Before range-over-func, which we’ll get to next, custom iterators were really the only meaningful solution. And they still remain a very viable one, because of their great flexibility.
Let’s start with a simple implementation of a custom iterator version of our grep function (see it in the playground):
type Result struct {
re *regexp.Regexp
scanner *bufio.Scanner
}
func (r *Result) Next() (string, bool) {
for r.scanner.Scan() {
line := r.scanner.Text()
if r.re.MatchString(line) {
return line, true
}
}
return "", false
}
func (r *Result) Err() error {
return r.scanner.Err()
}
func grep(r io.Reader, pattern string) (*Result, error) {
re, err := regexp.Compile(pattern)
if err != nil {
return nil, err
}
return &Result{
re: re,
scanner: bufio.NewScanner(r),
}, nil
}
This is quite similar to our original, non-iterating implementation. The main difference is that it’s broken into three parts:
- Setup (compile regular expression, create scanner)
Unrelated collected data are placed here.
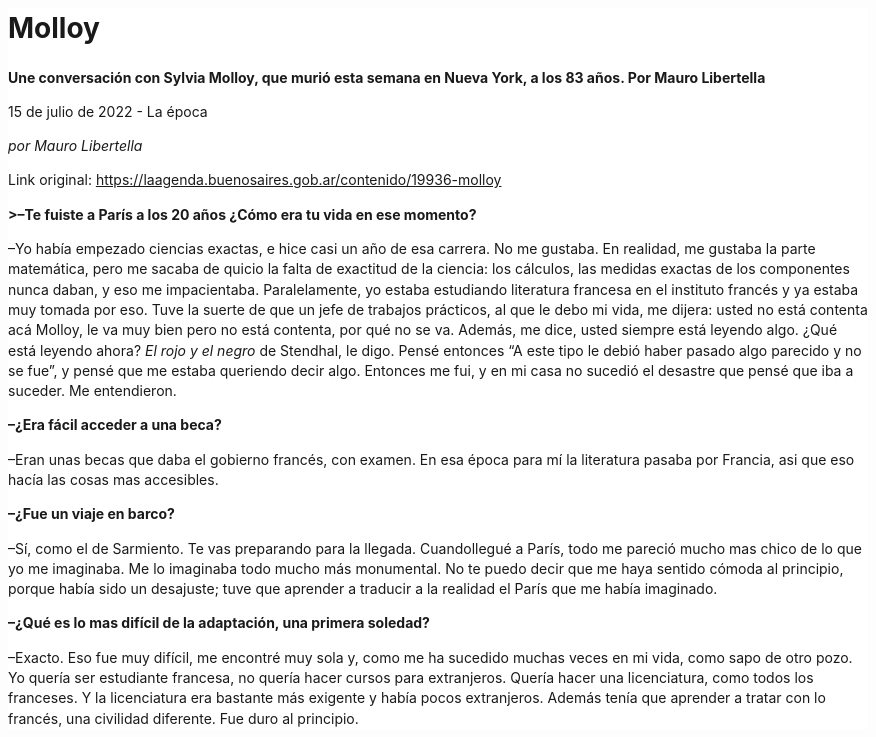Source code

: # Molloy

**Une conversación con Sylvia Molloy, que murió esta semana en Nueva York, a los 83 años. Por Mauro Libertella**

15 de julio de 2022 - La época

_por Mauro Libertella_

Link original: https://laagenda.buenosaires.gob.ar/contenido/19936-molloy



**>–Te fuiste a París a los 20 años ¿Cómo era tu vida en ese momento?**




–Yo había empezado ciencias exactas, e hice casi un año de esa carrera. No me gustaba. En realidad, me gustaba la parte matemática, pero me sacaba de quicio la falta de exactitud de la ciencia: los cálculos, las medidas exactas de los componentes nunca daban, y eso me impacientaba. Paralelamente, yo estaba estudiando literatura francesa en el instituto francés y ya estaba muy tomada por eso. Tuve la suerte de que un jefe de trabajos prácticos, al que le debo mi vida, me dijera: usted no está contenta acá Molloy, le va muy bien pero no está contenta, por qué no se va. Además, me dice, usted siempre está leyendo algo. ¿Qué está leyendo ahora? *El rojo y el negro* de Stendhal, le digo. Pensé entonces “A este tipo le debió haber pasado algo parecido y no se fue”, y pensé que me estaba queriendo decir algo. Entonces me fui, y en mi casa no sucedió el desastre que pensé que iba a suceder. Me entendieron.




**–¿Era fácil acceder a una beca?**




–Eran unas becas que daba el gobierno francés, con examen. En esa época para mí la literatura pasaba por Francia, asi que eso hacía las cosas mas accesibles.




**–¿Fue un viaje en barco?**




–Sí, como el de Sarmiento. Te vas preparando para la llegada. Cuandollegué a París, todo me pareció mucho mas chico de lo que yo me imaginaba. Me lo imaginaba todo mucho más monumental. No te puedo decir que me haya sentido cómoda al principio, porque había sido un desajuste; tuve que aprender a traducir a la realidad el París que me había imaginado.




**–¿Qué es lo mas difícil de la adaptación, una primera soledad?**




–Exacto. Eso fue muy difícil, me encontré muy sola y, como me ha sucedido muchas veces en mi vida, como sapo de otro pozo. Yo quería ser estudiante francesa, no quería hacer cursos para extranjeros. Quería hacer una licenciatura, como todos los franceses. Y la licenciatura era bastante más exigente y había pocos extranjeros. Además tenía que aprender a tratar con lo francés, una civilidad diferente. Fue duro al principio.
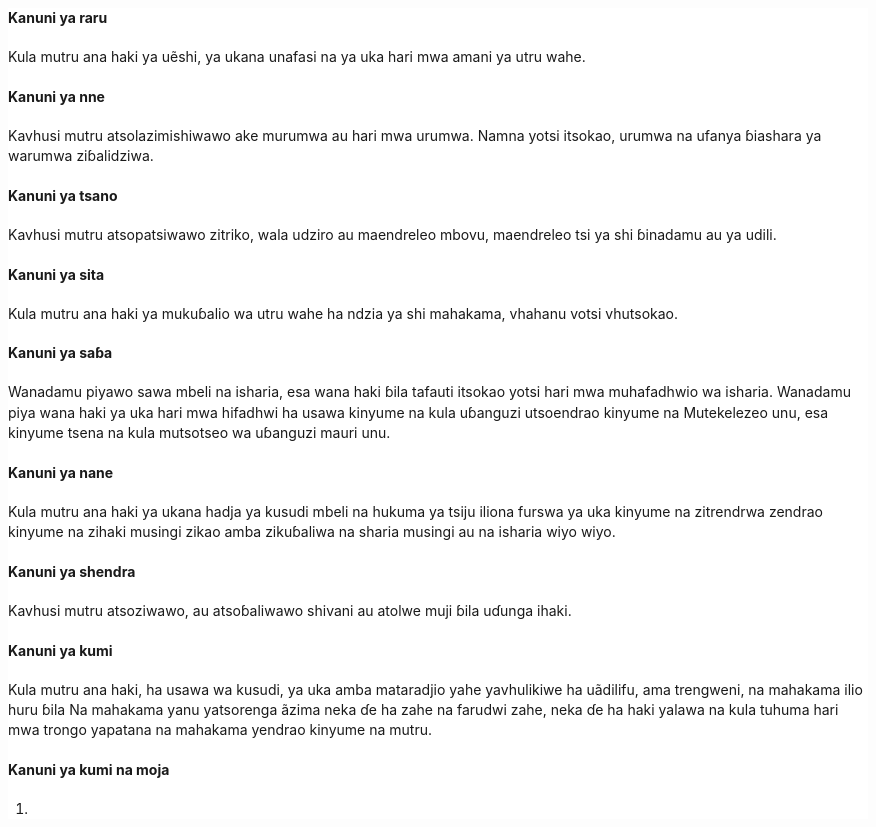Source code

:  <h4>
  Kanuni ya raru
 </h4>
 <p>
  Kula mutru ana haki ya uẽshi, ya ukana unafasi na ya uka hari mwa amani ya utru wahe.
 </p>
 <h4>
  Kanuni ya nne
 </h4>
 <p>
  Kavhusi mutru atsolazimishiwawo ake murumwa au hari mwa urumwa. Namna yotsi itsokao, urumwa na ufanya ɓiashara ya warumwa ziɓalidziwa.
 </p>
 <h4>
  Kanuni ya tsano
 </h4>
 <p>
  Kavhusi mutru atsopatsiwawo zitriko, wala udziro au maendreleo mbovu, maendreleo tsi ya shi ɓinadamu au ya udili.
 </p>
 <h4>
  Kanuni ya sita
 </h4>
 <p>
  Kula mutru ana haki ya mukuɓalio wa utru wahe ha ndzia ya shi mahakama, vhahanu votsi vhutsokao.
 </p>
 <h4>
  Kanuni ya saɓa
 </h4>
 <p>
  Wanadamu piyawo sawa mbeli na isharia, esa wana haki ɓila tafauti itsokao yotsi hari mwa muhafadhwio wa isharia. Wanadamu piya wana haki ya uka hari mwa hifadhwi ha usawa kinyume na kula uɓanguzi utsoendrao kinyume na Mutekelezeo unu, esa kinyume tsena na kula mutsotseo wa uɓanguzi mauri unu.
 </p>
 <h4>
  Kanuni ya nane
 </h4>
 <p>
  Kula mutru ana haki ya ukana hadja ya kusudi mbeli na hukuma ya tsiju iliona furswa ya uka kinyume na zitrendrwa zendrao kinyume na zihaki musingi zikao amba zikuɓaliwa na sharia musingi au na isharia wiyo wiyo.
 </p>
 <h4>
  Kanuni ya shendra
 </h4>
 <p>
  Kavhusi mutru atsoziwawo, au atsoɓaliwawo shivani au atolwe muji ɓila uɗunga ihaki.
 </p>
 <h4>
  Kanuni ya kumi
 </h4>
 <p>
  Kula mutru ana haki, ha usawa wa kusudi, ya uka amba mataradjio yahe yavhulikiwe ha uãdilifu, ama  trengweni, na mahakama ilio huru ɓila  Na mahakama yanu yatsorenga ãzima neka ɗe ha  zahe na farudwi zahe, neka ɗe ha haki yalawa na kula tuhuma hari mwa trongo yapatana na mahakama yendrao kinyume na mutru.
 </p>
 <h4>
  Kanuni ya kumi na moja
 </h4>
 <ol>
  <li>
- Iteration (read each result, one at a time)
- Cleanup (error checking)
The three parts are tied together with the new Result type, which is instantiated during the setup stage. Let’s look at the iteration part in detail, which happens inside the Next() method, as that’s where the magic happens.
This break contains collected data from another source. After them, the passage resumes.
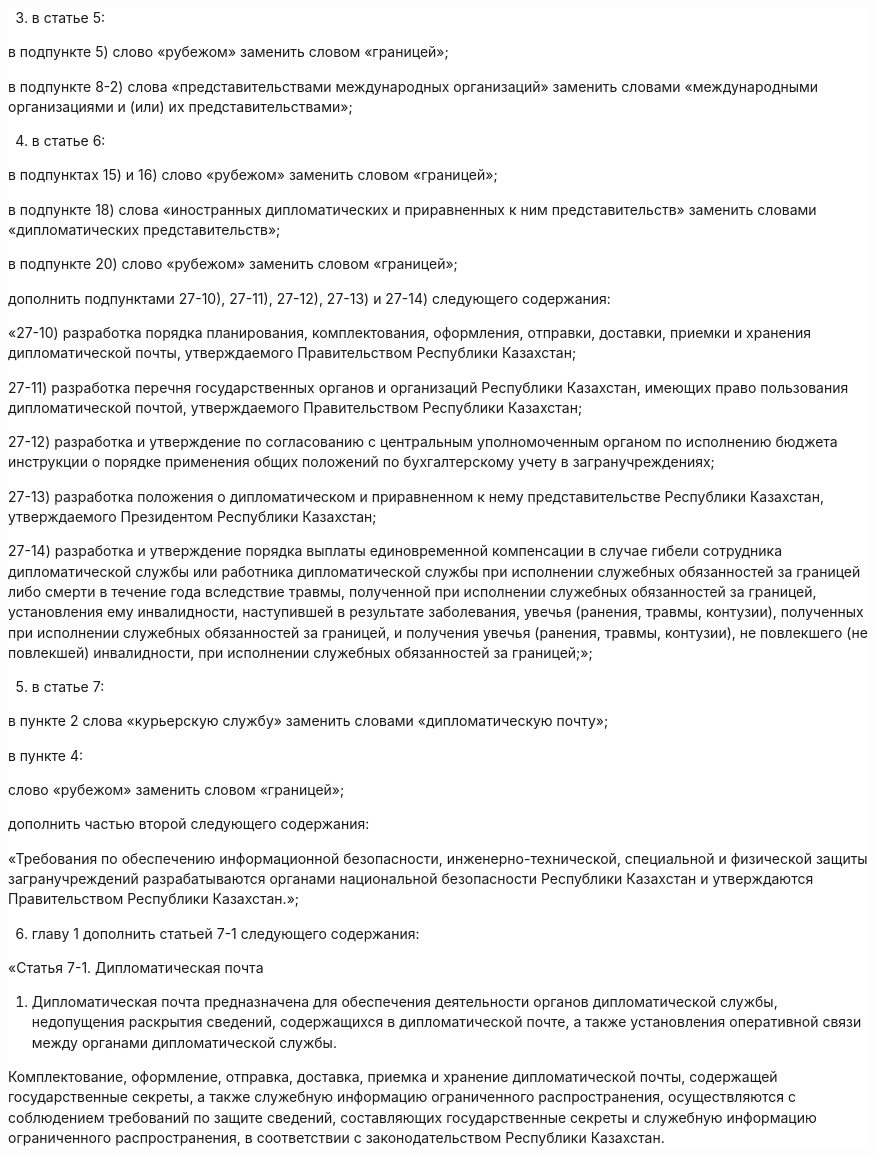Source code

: 3) в статье 5:

в подпункте 5) слово «рубежом» заменить словом «границей»;

в подпункте 8-2) слова «представительствами международных организаций» заменить словами «международными организациями и (или) их представительствами»;

4) в статье 6:

в подпунктах 15) и 16) слово «рубежом» заменить словом «границей»;

в подпункте 18) слова «иностранных дипломатических и приравненных к ним представительств» заменить словами «дипломатических представительств»;

в подпункте 20) слово «рубежом» заменить словом «границей»;

дополнить подпунктами 27-10), 27-11), 27-12), 27-13) и 27-14) следующего содержания:

«27-10) разработка порядка планирования, комплектования, оформления, отправки, доставки, приемки и хранения дипломатической почты, утверждаемого Правительством Республики Казахстан;

27-11) разработка перечня государственных органов и организаций Республики Казахстан, имеющих право пользования дипломатической почтой, утверждаемого Правительством Республики Казахстан;

27-12) разработка и утверждение по согласованию с центральным уполномоченным органом по исполнению бюджета инструкции о порядке применения общих положений по бухгалтерскому учету в загранучреждениях;

27-13) разработка положения о дипломатическом и приравненном к нему представительстве Республики Казахстан, утверждаемого Президентом Республики Казахстан;

27-14) разработка и утверждение порядка выплаты единовременной компенсации в случае гибели сотрудника дипломатической службы или работника дипломатической службы при исполнении служебных обязанностей за границей либо смерти в течение года вследствие травмы, полученной при исполнении служебных обязанностей за границей, установления ему инвалидности, наступившей в результате заболевания, увечья (ранения, травмы, контузии), полученных при исполнении служебных обязанностей за границей, и получения увечья (ранения, травмы, контузии), не повлекшего (не повлекшей) инвалидности, при исполнении служебных обязанностей за границей;»;

5) в статье 7:

в пункте 2 слова «курьерскую службу» заменить словами «дипломатическую почту»;

в пункте 4:

слово «рубежом» заменить словом «границей»;

дополнить частью второй следующего содержания:

«Требования по обеспечению информационной безопасности, инженерно-технической, специальной и физической защиты загранучреждений разрабатываются органами национальной безопасности Республики Казахстан и утверждаются Правительством Республики Казахстан.»;

6) главу 1 дополнить статьей 7-1 следующего содержания:

«Статья 7-1. Дипломатическая почта

1. Дипломатическая почта предназначена для обеспечения деятельности органов дипломатической службы, недопущения раскрытия сведений, содержащихся в дипломатической почте, а также установления оперативной связи между органами дипломатической службы.

Комплектование, оформление, отправка, доставка, приемка и хранение дипломатической почты, содержащей государственные секреты, а также служебную информацию ограниченного распространения, осуществляются с соблюдением требований по защите сведений, составляющих государственные секреты и служебную информацию ограниченного распространения, в соответствии с законодательством Республики Казахстан.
func (r *Result) Next() (string, bool) {
for r.scanner.Scan() {
line := r.scanner.Text()
if r.re.MatchString(line) {
return line, true
}
}
return "", false
}
There are three key things to notice that this function does:
- It advances the underlying state to the next value.
- It returns that value.
- It indicates when there are no more values.
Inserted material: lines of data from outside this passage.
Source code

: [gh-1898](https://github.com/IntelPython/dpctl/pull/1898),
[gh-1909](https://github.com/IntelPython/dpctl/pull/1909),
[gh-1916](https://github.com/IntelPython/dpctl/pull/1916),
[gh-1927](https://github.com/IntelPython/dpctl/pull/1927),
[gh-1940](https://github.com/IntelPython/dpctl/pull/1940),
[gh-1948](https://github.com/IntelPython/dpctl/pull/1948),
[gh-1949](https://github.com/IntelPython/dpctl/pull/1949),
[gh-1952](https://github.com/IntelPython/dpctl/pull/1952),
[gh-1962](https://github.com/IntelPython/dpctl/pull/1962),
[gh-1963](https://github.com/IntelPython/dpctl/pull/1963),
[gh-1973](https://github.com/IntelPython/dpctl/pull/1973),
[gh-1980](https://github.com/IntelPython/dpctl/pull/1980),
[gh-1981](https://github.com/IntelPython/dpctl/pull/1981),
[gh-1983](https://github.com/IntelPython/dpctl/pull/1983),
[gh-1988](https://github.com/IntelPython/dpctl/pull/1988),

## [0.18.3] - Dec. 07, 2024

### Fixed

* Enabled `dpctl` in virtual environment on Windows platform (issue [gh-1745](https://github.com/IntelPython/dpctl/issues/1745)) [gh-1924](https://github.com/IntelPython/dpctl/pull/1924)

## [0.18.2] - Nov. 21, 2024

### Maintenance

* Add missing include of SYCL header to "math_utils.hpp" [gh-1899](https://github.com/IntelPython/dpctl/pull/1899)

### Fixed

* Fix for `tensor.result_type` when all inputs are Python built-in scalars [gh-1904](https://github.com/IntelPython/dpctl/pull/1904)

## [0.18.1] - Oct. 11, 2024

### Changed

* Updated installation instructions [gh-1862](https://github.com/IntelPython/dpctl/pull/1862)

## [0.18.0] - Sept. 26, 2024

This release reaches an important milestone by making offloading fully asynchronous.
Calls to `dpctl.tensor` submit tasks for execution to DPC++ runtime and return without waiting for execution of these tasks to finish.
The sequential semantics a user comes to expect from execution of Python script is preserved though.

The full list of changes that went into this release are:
The first of these three is a bit subtle, as we aren’t doing any explicit state tracking, as is sometimes necessary. Here that state is managed by the scanner.Scan() method, which we’re just calling. Here we call that method in a loop. This means each call to Result.Next() may result in many calls to r.scanner.Scan(), since we keep calling that method repeatedly until we find a line that matches the expected regular expression, then we return the matching line, along with a bool value of true to indicate a successful match.
Once we find a match, we return immediately (breaking out of the loop). At that point, the state of the scanner is preserved, and ready for the next call to Next().
Once the scanner reads all lines of input, the for loop ends, and Next() returns an empty string and bool value of false to indicate no match.
Some readers may be wondering if the inclusion of the bool value is necessary. In this case it is, because a blank line could potentially match a regular expression. But in some cases, it would not be necessary–particularly when returing a pointer value, it may be sufficient to use a nil value to indicate “no more results”.